It is not in dispute that this, like the same category in PPG2, is to be interpreted by reference to paragraph 3.6 of the PPG. It is also accepted that, since PPG2 is a national policy document, the criterion should be given a consistent interpretation across the country.
The Issue
"If there is a dispute about the meaning of the words included in a policy document which a planning authority is bound to take into account, it is of course for the court to determine as a matter of law what the words are capable of meaning. If the decision maker attaches a meaning to the words they are not properly capable of bearing, then it will have made an error of law, and it will have failed properly to understand the policy… If there is room for dispute about the breadth of the meaning the words may properly bear, then there may in particular cases be material considerations of law which will deprive a word of one of its possible shades of meaning in that case as a matter of law. "
"The words spoke for themselves and were not readily susceptible to precise legal definition. Whether a proposed development met the description was in most cases likely to be a matter of fact or degree and planning judgment. He [the judge] said 'in most cases' because it was for the Court to say as a matter of law whether the meaning given by the Secretary of State or one of his Officers or Inspectors to the expression when applying it was outside the ordinary and natural meaning of the words in their context…. The test to be applied by the court was that it should only interfere where the decision-maker's interpretation was perverse in that he has given to the words in their context a meaning that they could not possibly have or restricted their meaning in a way that the breadth of their terms could not possibly justify."
The judgment below
"Which physical dimension is most relevant for the purpose of assessing the relative size of the existing and replacement dwellinghouse, will depend on the circumstances of the particular case. It may be floor space, footprint, built volume, height, width, etc. But, as Mr Lockhart-Mummery said in Surrey Homes:
' ..... In most cases floor space will undoubtedly be the starting point, if indeed it is not the most important criterion.'
It is one thing to say that in a case where the increase in dimensions is marginal in quantitative terms, some regard may be had to other matters 'such as bulk, height, mass and prominence'; it is quite another thing to set consideration of the physical increase in size to one side altogether, and, in effect, to substitute a test such as 'providing the new dwelling is not more visually intrusive than the dwelling it replaces' for the test in paragraph 3.6: 'providing the new dwelling is not materially larger than the dwelling it replaces.'
Paragraph 3.6 is concerned with the size of the replacement dwelling, not with its visual impact…"

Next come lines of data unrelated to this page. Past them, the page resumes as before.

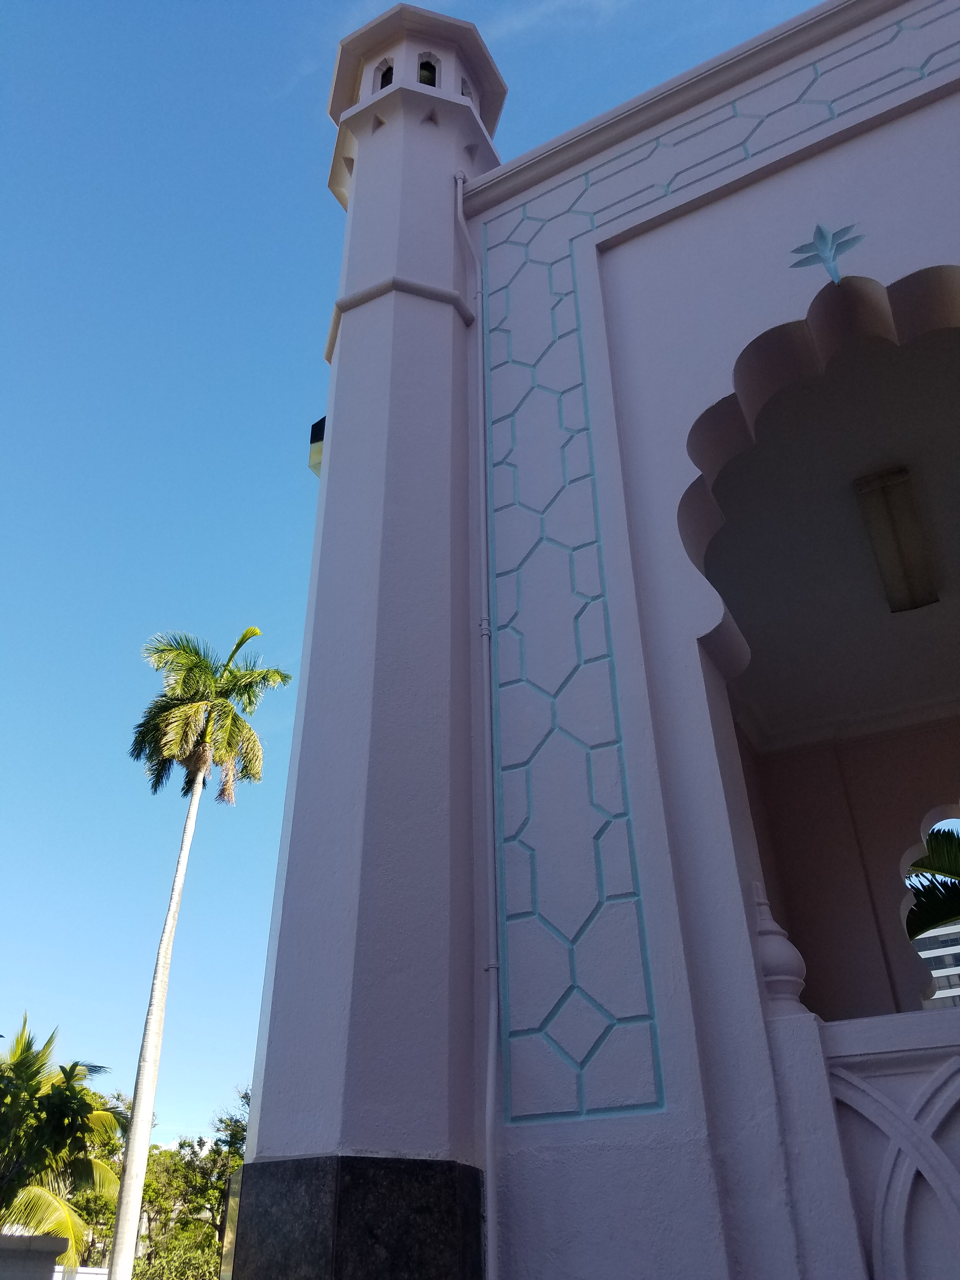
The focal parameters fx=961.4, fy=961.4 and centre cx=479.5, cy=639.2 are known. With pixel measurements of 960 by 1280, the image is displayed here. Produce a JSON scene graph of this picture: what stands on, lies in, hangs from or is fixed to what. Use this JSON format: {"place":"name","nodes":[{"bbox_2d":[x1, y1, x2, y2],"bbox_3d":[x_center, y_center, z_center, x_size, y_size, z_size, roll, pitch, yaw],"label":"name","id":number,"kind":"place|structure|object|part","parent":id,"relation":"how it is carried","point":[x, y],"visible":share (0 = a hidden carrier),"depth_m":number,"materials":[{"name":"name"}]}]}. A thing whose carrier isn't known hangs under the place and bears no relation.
{"place":"outdoors","nodes":[
{"label":"outdoors","id":0,"kind":"place"},
{"bbox_2d":[0,1233,69,1279],"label":"low wall","id":1,"kind":"structure","parent":0,"point":[43,1241],"depth_m":9.72,"materials":[{"name":"grey stone"}]},
{"bbox_2d":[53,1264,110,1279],"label":"white wall","id":2,"kind":"structure","parent":0,"point":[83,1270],"depth_m":16.70,"materials":[{"name":"white paint"}]},
{"bbox_2d":[0,0,833,1156],"label":"sky","id":3,"kind":"structure","parent":0,"point":[299,345],"materials":[{"name":"blue"}]},
{"bbox_2d":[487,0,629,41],"label":"cloud","id":4,"kind":"structure","parent":0,"point":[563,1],"materials":[{"name":"white"}]},
{"bbox_2d":[232,2,959,1279],"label":"building","id":5,"kind":"structure","parent":0,"point":[935,111],"depth_m":4.93,"materials":[{"name":"paint"}]},
{"bbox_2d":[307,417,325,476],"bbox_3d":[-1.171,-1.453,7.578,0.293,0.493,0.349,-17,-35,24],"label":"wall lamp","id":6,"kind":"object","parent":5,"relation":"attached to","point":[312,429],"visible":0.18,"depth_m":7.47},
{"bbox_2d":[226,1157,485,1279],"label":"base","id":7,"kind":"object","parent":5,"relation":"attached to","point":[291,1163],"visible":0.89,"depth_m":3.60,"materials":[{"name":"stone"}]},
{"bbox_2d":[230,1,504,1261],"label":"minaret","id":8,"kind":"structure","parent":5,"relation":"attached to","point":[346,447],"materials":[{"name":"white paint"}]},
{"bbox_2d":[377,58,394,90],"bbox_3d":[-0.727,-4.561,7.863,0.285,0.496,0.257,-17,-35,24],"label":"opening","id":9,"kind":"object","parent":8,"relation":"in","point":[389,82],"visible":0.25,"depth_m":7.91,"materials":[{"name":"black"}]},
{"bbox_2d":[418,58,438,87],"bbox_3d":[-0.441,-4.468,7.724,0.297,0.441,0.293,-17,-35,24],"label":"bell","id":10,"kind":"object","parent":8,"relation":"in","point":[431,82],"visible":0.29,"depth_m":7.71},
{"bbox_2d":[459,77,472,100],"bbox_3d":[-0.211,-4.325,7.648,0.299,0.367,0.321,-17,-35,24],"label":"opening","id":11,"kind":"object","parent":8,"relation":"in","point":[463,92],"visible":0.19,"depth_m":7.70,"materials":[{"name":"white paint"}]},
{"bbox_2d":[453,180,501,1279],"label":"drainpipe","id":12,"kind":"object","parent":5,"relation":"attached to","point":[491,1055],"visible":0.92,"depth_m":4.47,"materials":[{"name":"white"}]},
{"bbox_2d":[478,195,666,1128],"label":"panel","id":13,"kind":"object","parent":5,"relation":"attached to","point":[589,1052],"visible":0.94,"depth_m":4.57,"materials":[{"name":"white paint"}]},
{"bbox_2d":[788,221,865,282],"bbox_3d":[1.874,-2.056,5.167,0.401,0.442,0.168,-17,-35,24],"label":"ornament","id":14,"kind":"object","parent":5,"relation":"attached to","point":[818,230],"visible":0.99,"depth_m":5.18,"materials":[{"name":"teal paint"}]},
{"bbox_2d":[767,1005,959,1279],"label":"balustrade","id":15,"kind":"structure","parent":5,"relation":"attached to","point":[871,1025],"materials":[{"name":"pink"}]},
{"bbox_2d":[753,882,811,1017],"bbox_3d":[1.186,1.266,3.936,0.231,0.625,0.237,-17,-35,24],"label":"finial","id":16,"kind":"object","parent":15,"relation":"on","point":[779,977],"visible":0.7,"depth_m":3.84,"materials":[{"name":"pink"}]},
{"bbox_2d":[853,466,937,612],"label":"ceiling lamp","id":17,"kind":"object","parent":5,"relation":"attached to","point":[884,568],"visible":0.98,"depth_m":6.69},
{"bbox_2d":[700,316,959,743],"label":"ceiling","id":18,"kind":"structure","parent":0,"point":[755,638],"materials":[{"name":"white paint"}]},
{"bbox_2d":[916,918,959,1007],"label":"building","id":19,"kind":"structure","parent":0,"point":[945,939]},
{"label":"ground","id":20,"kind":"structure","parent":0},
{"bbox_2d":[0,1015,121,1274],"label":"palm tree","id":21,"kind":"object","parent":20,"relation":"on","point":[75,1066],"visible":0.96,"depth_m":15.11,"materials":[{"name":"green plant"}]},
{"bbox_2d":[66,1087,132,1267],"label":"tree","id":22,"kind":"object","parent":20,"relation":"on","point":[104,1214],"visible":0.4,"depth_m":28.98,"materials":[{"name":"green plant"}]},
{"bbox_2d":[128,1225,221,1279],"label":"shrub","id":23,"kind":"object","parent":20,"relation":"on","point":[180,1256],"visible":0.75,"depth_m":20.52,"materials":[{"name":"green plant"}]},
{"bbox_2d":[136,1087,249,1279],"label":"tree","id":24,"kind":"object","parent":20,"relation":"on","point":[223,1170],"visible":0.57,"depth_m":27.39,"materials":[{"name":"green plant"}]},
{"bbox_2d":[108,624,290,1276],"bbox_3d":[-5.527,5.596,17.902,3.313,13.362,3.722,18,-36,-28],"label":"palm tree","id":25,"kind":"object","parent":20,"relation":"on","point":[154,1012],"visible":0.99,"depth_m":18.99,"materials":[{"name":"plant"}]},
{"label":"palm trunk","id":26,"kind":"part","parent":25,"relation":"part of","materials":[{"name":"grey plant"}]},
{"bbox_2d":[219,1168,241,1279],"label":"sign","id":27,"kind":"object","parent":20,"relation":"on","point":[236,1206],"visible":0.53,"depth_m":5.44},
{"bbox_2d":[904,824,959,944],"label":"palm tree","id":28,"kind":"object","parent":20,"relation":"on","point":[932,835],"visible":0.7,"depth_m":9.74,"materials":[{"name":"green plant"}]}
]}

"Since the exercise is primarily an objective one by reference to size rather than visual impact, the replacement dwelling is 'plainly materially' larger than the existing dwelling….
… looking simply at the replacement building, it was, depending on whether one measured footprint, floor space or volume, between two and four times as large as the existing dwelling. This increase in size was so substantial that there could be no doubt whatsoever that the replacement dwelling was 'materially larger' than the dwelling it was to replace. The only way in which one could come to a contrary conclusion would be to set aside all measurements and approach the question 'is the replacement dwelling materially larger than the existing dwelling?' solely by reference to a qualitative judgment as to its visual impact. That was the erroneous approach that was adopted in the officer's report and subsequent advice to the committee."
The Surrey Homes case
"if it would conflict with those statements of policy, rather than by any quantitative criteria" (para 13).

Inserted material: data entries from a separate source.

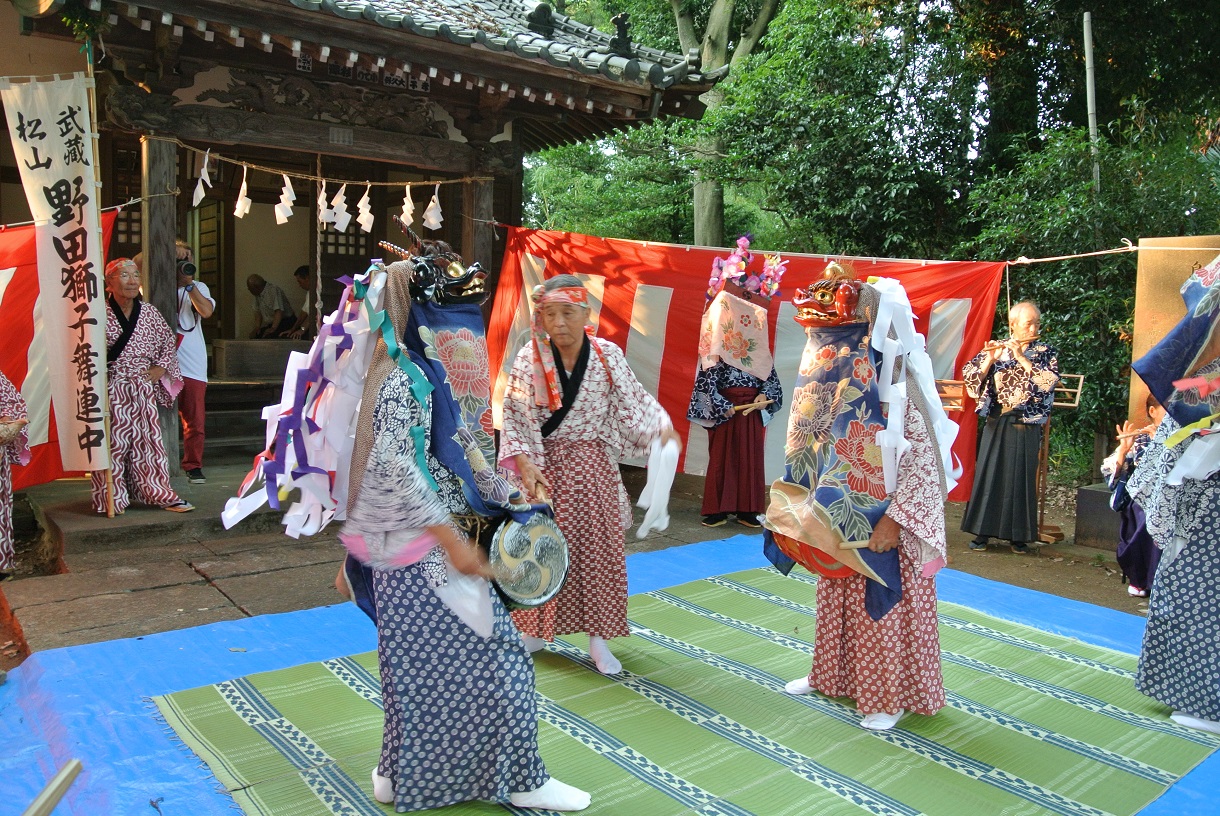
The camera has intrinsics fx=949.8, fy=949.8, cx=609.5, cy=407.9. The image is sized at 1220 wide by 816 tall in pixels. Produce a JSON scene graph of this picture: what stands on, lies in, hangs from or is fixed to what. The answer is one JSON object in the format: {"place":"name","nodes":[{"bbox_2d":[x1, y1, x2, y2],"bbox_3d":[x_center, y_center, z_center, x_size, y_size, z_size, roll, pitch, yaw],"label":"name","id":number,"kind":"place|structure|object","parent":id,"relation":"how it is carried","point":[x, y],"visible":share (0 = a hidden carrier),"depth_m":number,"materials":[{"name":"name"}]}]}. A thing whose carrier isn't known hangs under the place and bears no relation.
{"place":"outdoors","nodes":[
{"label":"outdoors","id":0,"kind":"place"},
{"bbox_2d":[0,0,730,491],"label":"temple building","id":1,"kind":"structure","parent":0,"point":[204,46],"depth_m":8.26,"materials":[{"name":"brown wood"}]},
{"bbox_2d":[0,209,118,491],"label":"red banner","id":2,"kind":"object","parent":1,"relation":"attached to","point":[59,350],"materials":[{"name":"red fabric"}]},
{"bbox_2d":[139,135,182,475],"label":"wooden pillar","id":3,"kind":"structure","parent":1,"relation":"in","point":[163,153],"depth_m":7.04,"materials":[{"name":"brown wood"}]},
{"bbox_2d":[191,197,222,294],"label":"door","id":4,"kind":"structure","parent":1,"relation":"in","point":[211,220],"depth_m":11.04,"materials":[{"name":"brown wood"}]},
{"bbox_2d":[200,340,305,464],"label":"stone steps","id":5,"kind":"structure","parent":1,"relation":"in","point":[213,396],"depth_m":9.34,"materials":[{"name":"grey stone"}]},
{"bbox_2d":[247,272,294,339],"bbox_3d":[-4.179,-1.201,11.701,0.581,0.904,0.640,2,6,15],"label":"man","id":6,"kind":"object","parent":1,"relation":"in","point":[261,281],"visible":0.98,"depth_m":11.59},
{"bbox_2d":[292,263,315,341],"bbox_3d":[-3.509,-1.202,11.448,0.546,1.003,0.688,2,6,16],"label":"person","id":7,"kind":"object","parent":1,"relation":"in","point":[302,274],"visible":0.53,"depth_m":11.28},
{"bbox_2d":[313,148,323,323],"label":"rope","id":8,"kind":"object","parent":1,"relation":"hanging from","point":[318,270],"visible":0.79,"depth_m":7.86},
{"bbox_2d":[148,136,498,186],"bbox_3d":[-2.369,-2.072,8.000,2.675,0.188,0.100,-3,7,-39],"label":"rope","id":9,"kind":"object","parent":1,"relation":"attached to","point":[387,184],"visible":0.94,"depth_m":7.87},
{"bbox_2d":[192,150,211,206],"bbox_3d":[-3.038,-1.690,7.080,0.095,0.429,0.234,-3,7,-39],"label":"paper streamer","id":10,"kind":"object","parent":9,"relation":"hanging from","point":[199,191],"visible":0.94,"depth_m":7.06,"materials":[{"name":"white paper"}]},
{"bbox_2d":[233,165,251,218],"bbox_3d":[-2.847,-1.674,7.373,0.123,0.440,0.210,-3,7,-39],"label":"paper streamer","id":11,"kind":"object","parent":9,"relation":"hanging from","point":[239,203],"visible":0.93,"depth_m":7.35,"materials":[{"name":"white paper"}]},
{"bbox_2d":[274,174,296,223],"bbox_3d":[-2.503,-1.607,7.338,0.165,0.422,0.188,5,7,35],"label":"paper streamer","id":12,"kind":"object","parent":9,"relation":"hanging from","point":[282,203],"visible":0.94,"depth_m":7.31,"materials":[{"name":"white paper"}]},
{"bbox_2d":[316,179,330,223],"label":"paper streamer","id":13,"kind":"object","parent":9,"relation":"hanging from","point":[321,196],"visible":0.85,"depth_m":7.38,"materials":[{"name":"white paper"}]},
{"bbox_2d":[327,182,352,232],"bbox_3d":[-2.129,-1.572,7.482,0.141,0.418,0.218,-3,7,-39],"label":"paper streamer","id":14,"kind":"object","parent":9,"relation":"hanging from","point":[340,224],"visible":0.94,"depth_m":7.46,"materials":[{"name":"white paper"}]},
{"bbox_2d":[355,186,374,231],"bbox_3d":[-2.004,-1.621,7.761,0.173,0.452,0.159,-3,7,-39],"label":"paper streamer","id":15,"kind":"object","parent":9,"relation":"hanging from","point":[366,215],"visible":0.94,"depth_m":7.74,"materials":[{"name":"white paper"}]},
{"bbox_2d":[399,185,415,227],"bbox_3d":[-1.645,-1.632,7.734,0.104,0.393,0.209,-3,7,-39],"label":"paper streamer","id":16,"kind":"object","parent":9,"relation":"hanging from","point":[407,201],"visible":0.89,"depth_m":7.70,"materials":[{"name":"white paper"}]},
{"bbox_2d":[422,184,444,231],"bbox_3d":[-1.472,-1.661,7.928,0.152,0.447,0.201,5,7,37],"label":"paper streamer","id":17,"kind":"object","parent":9,"relation":"hanging from","point":[435,212],"visible":0.92,"depth_m":7.91,"materials":[{"name":"white paper"}]},
{"bbox_2d":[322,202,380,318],"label":"lattice door","id":18,"kind":"structure","parent":1,"relation":"in","point":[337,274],"depth_m":10.86,"materials":[{"name":"brown wood"}]},
{"bbox_2d":[461,181,493,276],"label":"wooden pillar","id":19,"kind":"structure","parent":1,"relation":"in","point":[481,229],"depth_m":8.60,"materials":[{"name":"brown wood"}]},
{"bbox_2d":[1,462,1152,662],"label":"stone pavement","id":20,"kind":"structure","parent":0,"point":[153,595],"materials":[{"name":"brown stone"}]},
{"bbox_2d":[0,369,32,577],"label":"person","id":21,"kind":"object","parent":20,"relation":"on","point":[1,517],"visible":0.96,"depth_m":5.44},
{"bbox_2d":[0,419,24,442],"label":"drum","id":22,"kind":"object","parent":21,"relation":"in","point":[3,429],"visible":0.96,"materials":[{"name":"brown"}]},
{"bbox_2d":[84,42,114,517],"bbox_3d":[-3.559,-0.885,6.602,0.092,3.352,0.112,-3,7,-39],"label":"banner pole","id":23,"kind":"object","parent":20,"relation":"on","point":[111,493],"visible":0.71,"depth_m":6.59,"materials":[{"name":"brown wood"}]},
{"bbox_2d":[3,69,111,477],"bbox_3d":[-3.633,-0.872,6.304,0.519,2.646,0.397,-3,7,-39],"label":"white banner","id":24,"kind":"object","parent":23,"relation":"attached to","point":[48,122],"visible":0.99,"depth_m":6.29,"materials":[{"name":"white fabric"}]},
{"bbox_2d":[98,254,191,515],"bbox_3d":[-3.429,-0.150,6.722,0.712,1.747,0.677,5,7,40],"label":"man","id":25,"kind":"object","parent":20,"relation":"on","point":[120,362],"visible":0.73,"depth_m":6.63},
{"bbox_2d":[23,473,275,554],"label":"stone step","id":26,"kind":"structure","parent":20,"relation":"on","point":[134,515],"depth_m":6.50,"materials":[{"name":"stone"}]},
{"bbox_2d":[170,238,214,485],"bbox_3d":[-3.444,-0.373,7.551,0.562,1.886,0.553,-3,7,-39],"label":"man","id":27,"kind":"object","parent":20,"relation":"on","point":[204,305],"visible":0.67,"depth_m":7.50},
{"bbox_2d":[177,261,196,280],"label":"camera","id":28,"kind":"object","parent":27,"relation":"in","point":[187,267],"visible":0.86,"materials":[{"name":"black plastic"}]},
{"bbox_2d":[689,241,786,531],"bbox_3d":[0.946,-0.163,7.091,0.792,2.090,0.779,-3,7,-39],"label":"person","id":29,"kind":"object","parent":20,"relation":"on","point":[748,429],"visible":0.83,"depth_m":6.93},
{"bbox_2d":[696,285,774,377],"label":"cloth","id":30,"kind":"object","parent":29,"relation":"on","point":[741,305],"visible":0.87,"depth_m":7.05,"materials":[{"name":"fabric"}]},
{"bbox_2d":[728,397,772,413],"bbox_3d":[1.011,-0.019,6.869,0.385,0.063,0.109,-3,7,-39],"label":"drumstick","id":31,"kind":"object","parent":29,"relation":"in","point":[736,408],"visible":0.87,"depth_m":6.86,"materials":[{"name":"brown wood"}]},
{"bbox_2d":[960,299,1058,553],"bbox_3d":[2.724,0.120,6.468,0.611,1.649,0.603,-1,6,-20],"label":"man","id":32,"kind":"object","parent":20,"relation":"on","point":[991,448],"visible":0.98,"depth_m":6.34},
{"bbox_2d":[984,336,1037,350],"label":"flute","id":33,"kind":"object","parent":32,"relation":"in","point":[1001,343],"visible":0.7,"depth_m":6.46,"materials":[{"name":"brown wood"}]},
{"bbox_2d":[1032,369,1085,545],"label":"music stand","id":34,"kind":"object","parent":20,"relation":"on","point":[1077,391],"visible":0.54,"depth_m":6.89,"materials":[{"name":"brown wood"}]},
{"bbox_2d":[1075,482,1122,549],"bbox_3d":[3.622,0.759,6.716,0.471,0.395,0.469,-3,7,-39],"label":"stone block","id":35,"kind":"object","parent":20,"relation":"on","point":[1089,493],"visible":0.58,"depth_m":6.61,"materials":[{"name":"grey stone"}]},
{"bbox_2d":[1102,391,1164,594],"bbox_3d":[3.209,0.485,5.512,0.678,1.146,0.632,-3,7,-39],"label":"person","id":36,"kind":"object","parent":20,"relation":"on","point":[1130,529],"visible":0.4,"depth_m":5.52},
{"bbox_2d":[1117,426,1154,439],"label":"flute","id":37,"kind":"object","parent":36,"relation":"in","point":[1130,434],"visible":0.64,"depth_m":5.84,"materials":[{"name":"brown wood"}]},
{"label":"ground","id":38,"kind":"structure","parent":0},
{"bbox_2d":[0,526,1219,815],"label":"blue tarp","id":39,"kind":"object","parent":38,"relation":"on","point":[25,700],"visible":0.49,"depth_m":3.90,"materials":[{"name":"blue plastic"}]},
{"bbox_2d":[22,758,83,815],"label":"wooden stick","id":40,"kind":"object","parent":39,"relation":"on","point":[48,791],"visible":1,"depth_m":2.12,"materials":[{"name":"brown wood"}]},
{"bbox_2d":[149,561,1219,813],"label":"green mat","id":41,"kind":"object","parent":39,"relation":"on","point":[989,786],"visible":0.86,"depth_m":3.53,"materials":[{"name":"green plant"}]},
{"bbox_2d":[221,231,596,815],"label":"person","id":42,"kind":"object","parent":41,"relation":"on","point":[488,629],"visible":0.98,"depth_m":2.84},
{"bbox_2d":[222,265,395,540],"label":"streamer","id":43,"kind":"object","parent":42,"relation":"attached to","point":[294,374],"visible":0.85,"depth_m":2.89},
{"bbox_2d":[479,510,569,610],"bbox_3d":[-0.349,0.526,3.435,0.434,0.320,0.460,-3,7,-39],"label":"drum","id":44,"kind":"object","parent":42,"relation":"attached to","point":[514,595],"visible":0.75,"depth_m":3.32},
{"bbox_2d":[498,275,676,674],"bbox_3d":[-0.158,0.272,4.112,0.720,1.602,0.891,-3,7,-39],"label":"man","id":45,"kind":"object","parent":41,"relation":"on","point":[598,379],"visible":0.93,"depth_m":3.94},
{"bbox_2d":[634,437,679,539],"bbox_3d":[0.204,0.356,4.119,0.213,0.422,0.278,-1,6,-16],"label":"white cloth","id":46,"kind":"object","parent":45,"relation":"in","point":[643,500],"visible":0.82,"depth_m":4.09,"materials":[{"name":"white fabric"}]},
{"bbox_2d":[764,260,957,730],"bbox_3d":[1.008,0.309,3.716,0.875,1.695,0.827,-3,7,-39],"label":"person","id":47,"kind":"object","parent":41,"relation":"on","point":[867,603],"visible":0.98,"depth_m":3.56},
{"bbox_2d":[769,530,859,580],"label":"drum","id":48,"kind":"object","parent":47,"relation":"in","point":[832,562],"visible":0.45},
{"bbox_2d":[835,538,869,550],"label":"drumstick","id":49,"kind":"object","parent":47,"relation":"in","point":[860,543],"visible":0.76,"depth_m":3.57,"materials":[{"name":"brown wood"}]},
{"bbox_2d":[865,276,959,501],"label":"paper streamer","id":50,"kind":"object","parent":47,"relation":"attached to","point":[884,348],"visible":0.7,"depth_m":3.60,"materials":[{"name":"white paper"}]},
{"bbox_2d":[1128,259,1219,735],"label":"person","id":51,"kind":"object","parent":41,"relation":"on","point":[1194,548],"visible":0.98,"depth_m":3.56},
{"bbox_2d":[671,0,784,245],"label":"tree","id":52,"kind":"object","parent":38,"relation":"on","point":[698,212],"visible":0.66,"depth_m":16.53,"materials":[{"name":"plant"}]},
{"bbox_2d":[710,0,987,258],"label":"tree","id":53,"kind":"object","parent":38,"relation":"on","point":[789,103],"visible":0.81,"depth_m":12.89,"materials":[{"name":"green plant"}]},
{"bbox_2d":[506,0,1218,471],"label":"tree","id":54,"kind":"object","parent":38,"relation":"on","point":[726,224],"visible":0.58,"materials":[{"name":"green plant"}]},
{"bbox_2d":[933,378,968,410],"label":"music stand","id":55,"kind":"object","parent":38,"relation":"on","point":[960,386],"visible":0.39,"depth_m":6.72,"materials":[{"name":"brown wood"}]},
{"bbox_2d":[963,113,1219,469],"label":"shrub","id":56,"kind":"object","parent":38,"relation":"on","point":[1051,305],"visible":0.6,"depth_m":9.02,"materials":[{"name":"green plant"}]},
{"bbox_2d":[1083,11,1100,198],"bbox_3d":[5.218,-2.101,10.440,0.122,4.349,0.120,-3,7,-39],"label":"pole","id":57,"kind":"object","parent":38,"relation":"on","point":[1087,55],"visible":0.5,"depth_m":10.29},
{"bbox_2d":[1128,237,1219,426],"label":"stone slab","id":58,"kind":"object","parent":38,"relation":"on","point":[1140,312],"visible":0.45,"depth_m":6.15,"materials":[{"name":"brown"}]},
{"bbox_2d":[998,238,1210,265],"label":"rope","id":59,"kind":"object","parent":58,"relation":"attached to","point":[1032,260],"visible":0.96,"depth_m":6.64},
{"bbox_2d":[484,228,1009,497],"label":"red banner","id":60,"kind":"object","parent":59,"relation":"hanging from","point":[674,298],"visible":0.46,"depth_m":7.64,"materials":[{"name":"red fabric"}]}
]}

"In most cases floor space will undoubtedly be the starting point, if indeed it is not the most important criterion."
But I entertain no doubt that the concept of whether the dwelling is 'materially larger' can be assessed by reference to matters such as bulk, height, mass and prominence. These are all matters going to the openness of the Green Belt. They are plainly all material considerations relevant to deciding on the meaning of the term in the context in which it arises, namely Green Belt policy.
Indeed, were it otherwise, absurd results could arise. One could have equivalent or possibly even reduced floor space, but disposed within a tower-like structure, having far more impact on the Green Belt. It would give a strange result, in my judgment, if an inspector were debarred from concluding that the proposed structure harmed openness and was inappropriate development." (para 23-3)
The officer's report
"The replacement single-family dwellinghouse raises no land use policy issues. Where existing dwellings do occur in MOL, it seems right to acknowledge that extensions etc, may be appropriate, and this is specifically referred to in PPG 2 on Green Belts. This guidance in paragraph 3.6 specifically states: [the guidance is then set out]. The proposed residential use and its limited extension in size are therefore considered to be appropriate. This is further discussed in paragraph 6.8 below..."
Under the same "residential use" heading, she notes also that in terms of habitable rooms there would be only "a marginal increase in density", which was acceptable under housing policies.
"… an essential 2-storey flat roofed building, located to the rear of the site and partially screened by greenery".
"On balance, it is considered that, in the light of the existing part 1, part 2-storey pitched roof building, the proposed massing and bulk of the new building together with its form and design in the sensitive location, would not cause demonstrable harm to the character and appearance of this part of Hampstead Conservation Area."
"The MOL in question is the private garden of the existing residential property, which is not available to the public for general enjoyment and recreation. The contribution that this private garden makes to the MOL as a whole is not considered to change as a result of the proposed replacement scheme, although the footprint of the new building will result in a minor decrease in the area designated MOL (i.e. the existing building occupies less MOL). However, it is considered that the enlarged footprint of the proposed dwelling is largely achieved towards the rear of the site and, as this will not be visible from the ponds, it is considered that this will only have a minimal impact on the character and setting of the MOL and the Heath. The replacement house is not considered to cause demonstrable harm to the existing openness or setting of the site and the surrounding land, or to the nature and form of development and land uses in the vicinity of the MOL. The proposed house is not considered to alter the balance between built and open space and, on balance, the proposed replacement house on MOL & POS is therefore considered acceptable.
On balance, it is considered that the extent of the 'loss' of MOL is not significant and it will not harm the integrity of the MOL nor result in demonstrable harm to the character and appearance of the Heath at Hampstead Conservation Area."
"There is no objection in principle to the replacement of the existing 4-bedroom dwellinghouse with a 5-bedroom dwellinghouse."
The remainder of the concluding paragraph summarises her views on the design and the limited impact on the surroundings and adjacent occupiers (without reference to MOL policy as such), leading to her recommendation to approve.
Discussion
"… have no greater impact than the existing development on the openness of the Green Belt and the purposes of including land in it".
To my mind, however, those examples point a contrast with the narrower language of paragraph 3.6. The test is whether the replacement is "materially larger". Had it been intended to make appropriateness dependent on a broad "no greater impact" test, as in Annex C1, the same words could have been used. Instead the emphasis is on relative size, not relative visual impact.